* PASSAGE:

════════════════════

For a time, I shopped Anna & Otto to publishers in New York and received positive response (but no offers). One editor compared the novel’s emphasis on language to the wordplay found in The Phantom Tollbooth by Norton Juster — a book (shame on me) that I had never read.

That day, I visited my local Border’s (RIP) and purchased a copy of The Phantom Tollbooth, a novel first published in 1961. I went home and read the book in one giant gulp — a huge smile on my face the whole time.

Excerpt from The Phantom Tollbooth: “In this box are all the words I know…Most of them you will never need, some you will use constantly, but with them you may ask all the questions which have never been answered and answer all the questions which have never been asked. All the great books of the past and all the ones yet to come are made with these words. With them there is no obstacle you cannot overcome. All you must learn to do is to use them well and in the right places.” 

The book’s jacket copy advises, “Readers of all ages will find much wit and wisdom in Norton Juster’s beguiling, offbeat fantasy about a boy named Milo…[who] meets some of the most logically illogical characters ever met on this side or that side of reality, including King Azaz the Unabridged, unhappy ruler of Dictionopolis.”

════════════════════

(Dataset records)
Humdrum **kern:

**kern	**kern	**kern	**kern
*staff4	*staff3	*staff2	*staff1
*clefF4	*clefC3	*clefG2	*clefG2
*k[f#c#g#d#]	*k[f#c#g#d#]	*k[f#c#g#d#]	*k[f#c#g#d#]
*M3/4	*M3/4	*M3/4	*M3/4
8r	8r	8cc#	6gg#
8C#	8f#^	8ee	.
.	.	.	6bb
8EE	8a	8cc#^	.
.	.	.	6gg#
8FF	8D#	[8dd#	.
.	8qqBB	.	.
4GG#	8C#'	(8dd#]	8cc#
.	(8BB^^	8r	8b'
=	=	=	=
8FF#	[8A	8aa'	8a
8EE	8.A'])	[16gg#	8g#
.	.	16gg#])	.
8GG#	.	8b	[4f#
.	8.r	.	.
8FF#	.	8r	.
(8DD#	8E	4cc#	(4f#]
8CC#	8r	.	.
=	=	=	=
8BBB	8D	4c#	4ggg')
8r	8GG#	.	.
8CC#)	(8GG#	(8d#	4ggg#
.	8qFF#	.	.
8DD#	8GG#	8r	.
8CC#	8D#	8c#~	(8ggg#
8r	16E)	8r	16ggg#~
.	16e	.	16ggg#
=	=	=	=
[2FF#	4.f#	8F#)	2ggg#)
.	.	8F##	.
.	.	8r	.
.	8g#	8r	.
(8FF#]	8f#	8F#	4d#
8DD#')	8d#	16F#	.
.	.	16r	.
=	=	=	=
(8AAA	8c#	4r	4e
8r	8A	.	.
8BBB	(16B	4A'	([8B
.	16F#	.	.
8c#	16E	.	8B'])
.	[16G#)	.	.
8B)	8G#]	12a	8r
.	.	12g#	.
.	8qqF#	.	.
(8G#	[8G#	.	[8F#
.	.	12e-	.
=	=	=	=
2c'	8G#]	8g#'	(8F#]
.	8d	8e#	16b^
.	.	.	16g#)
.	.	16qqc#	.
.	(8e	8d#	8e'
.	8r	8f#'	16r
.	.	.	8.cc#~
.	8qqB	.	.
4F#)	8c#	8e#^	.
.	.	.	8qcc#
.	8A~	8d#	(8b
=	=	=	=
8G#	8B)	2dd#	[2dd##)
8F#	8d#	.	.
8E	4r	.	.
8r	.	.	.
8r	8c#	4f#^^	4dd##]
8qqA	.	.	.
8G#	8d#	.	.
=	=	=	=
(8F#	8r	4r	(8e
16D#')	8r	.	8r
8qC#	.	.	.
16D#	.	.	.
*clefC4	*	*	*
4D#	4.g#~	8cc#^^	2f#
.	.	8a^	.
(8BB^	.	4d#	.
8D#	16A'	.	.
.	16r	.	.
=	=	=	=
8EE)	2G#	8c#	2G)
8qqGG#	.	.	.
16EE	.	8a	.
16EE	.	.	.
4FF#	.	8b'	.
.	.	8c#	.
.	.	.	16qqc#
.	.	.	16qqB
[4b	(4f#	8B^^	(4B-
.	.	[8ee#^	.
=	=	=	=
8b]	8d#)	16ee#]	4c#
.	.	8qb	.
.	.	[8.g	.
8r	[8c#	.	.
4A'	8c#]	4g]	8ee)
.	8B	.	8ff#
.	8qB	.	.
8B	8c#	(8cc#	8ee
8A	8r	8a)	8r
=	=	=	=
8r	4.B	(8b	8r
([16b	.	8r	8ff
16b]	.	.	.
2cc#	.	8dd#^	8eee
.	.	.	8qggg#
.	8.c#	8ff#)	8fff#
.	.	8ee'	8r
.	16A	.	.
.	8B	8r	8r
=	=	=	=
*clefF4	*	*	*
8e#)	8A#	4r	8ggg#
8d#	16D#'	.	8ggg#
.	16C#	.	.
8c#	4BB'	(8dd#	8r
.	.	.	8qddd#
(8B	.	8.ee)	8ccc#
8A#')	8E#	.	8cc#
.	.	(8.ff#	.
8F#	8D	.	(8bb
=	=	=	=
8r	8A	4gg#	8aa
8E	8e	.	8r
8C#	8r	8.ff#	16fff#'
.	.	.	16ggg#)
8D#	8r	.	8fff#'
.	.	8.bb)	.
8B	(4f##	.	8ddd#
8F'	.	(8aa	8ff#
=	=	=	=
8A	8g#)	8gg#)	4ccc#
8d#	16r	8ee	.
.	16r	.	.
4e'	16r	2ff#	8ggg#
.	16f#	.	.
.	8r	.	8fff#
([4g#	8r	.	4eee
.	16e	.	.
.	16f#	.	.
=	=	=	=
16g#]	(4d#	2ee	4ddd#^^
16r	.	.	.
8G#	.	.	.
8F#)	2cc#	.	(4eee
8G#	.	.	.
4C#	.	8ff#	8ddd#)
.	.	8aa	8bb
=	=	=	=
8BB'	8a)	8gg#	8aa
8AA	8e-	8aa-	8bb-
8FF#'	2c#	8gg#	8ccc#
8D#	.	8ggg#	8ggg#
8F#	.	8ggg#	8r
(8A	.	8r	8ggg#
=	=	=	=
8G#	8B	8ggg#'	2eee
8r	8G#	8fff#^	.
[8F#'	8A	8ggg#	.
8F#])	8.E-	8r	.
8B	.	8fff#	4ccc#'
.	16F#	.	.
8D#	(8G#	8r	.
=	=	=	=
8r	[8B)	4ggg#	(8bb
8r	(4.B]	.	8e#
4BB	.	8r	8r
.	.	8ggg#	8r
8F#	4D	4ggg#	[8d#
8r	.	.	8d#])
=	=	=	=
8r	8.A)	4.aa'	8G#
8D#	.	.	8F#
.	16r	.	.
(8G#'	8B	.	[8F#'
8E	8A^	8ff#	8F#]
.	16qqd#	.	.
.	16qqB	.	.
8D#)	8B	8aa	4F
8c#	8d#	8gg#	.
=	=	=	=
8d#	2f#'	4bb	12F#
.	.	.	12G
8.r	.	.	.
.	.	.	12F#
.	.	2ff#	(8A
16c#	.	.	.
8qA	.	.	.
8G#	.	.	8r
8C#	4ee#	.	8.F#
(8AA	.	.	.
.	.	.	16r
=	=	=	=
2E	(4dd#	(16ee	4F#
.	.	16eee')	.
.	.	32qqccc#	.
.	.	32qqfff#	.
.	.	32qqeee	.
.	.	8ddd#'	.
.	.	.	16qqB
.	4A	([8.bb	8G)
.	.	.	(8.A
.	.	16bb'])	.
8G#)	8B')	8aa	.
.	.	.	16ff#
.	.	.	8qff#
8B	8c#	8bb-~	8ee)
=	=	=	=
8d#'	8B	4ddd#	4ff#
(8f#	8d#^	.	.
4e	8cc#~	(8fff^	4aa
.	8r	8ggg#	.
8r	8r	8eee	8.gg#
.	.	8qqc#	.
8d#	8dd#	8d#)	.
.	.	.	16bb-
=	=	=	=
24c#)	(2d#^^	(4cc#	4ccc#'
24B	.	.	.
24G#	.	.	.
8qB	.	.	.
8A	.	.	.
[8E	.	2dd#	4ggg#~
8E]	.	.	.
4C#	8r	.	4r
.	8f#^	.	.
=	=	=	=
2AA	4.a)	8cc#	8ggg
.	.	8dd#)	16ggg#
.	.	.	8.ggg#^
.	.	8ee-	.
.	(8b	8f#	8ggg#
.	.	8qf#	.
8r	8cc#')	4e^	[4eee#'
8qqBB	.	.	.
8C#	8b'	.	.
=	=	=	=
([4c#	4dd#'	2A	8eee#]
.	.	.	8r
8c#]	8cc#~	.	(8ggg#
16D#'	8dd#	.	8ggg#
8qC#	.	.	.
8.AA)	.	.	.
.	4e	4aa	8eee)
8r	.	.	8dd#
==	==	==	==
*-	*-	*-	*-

════════════════════

* REQUIRED TASK:
Can you restate word for word everything in the Phantom Tollbooth passage from "For a time, I" down to "had never read."? The listing is separate material and has no connection to the passage about The Phantom Tollbooth.

* ANSWER FOR THE TASK:
For a time, I shopped Anna & Otto to publishers in New York and received positive response (but no offers). One editor compared the novel’s emphasis on language to the wordplay found in The Phantom Tollbooth by Norton Juster — a book (shame on me) that I had never read.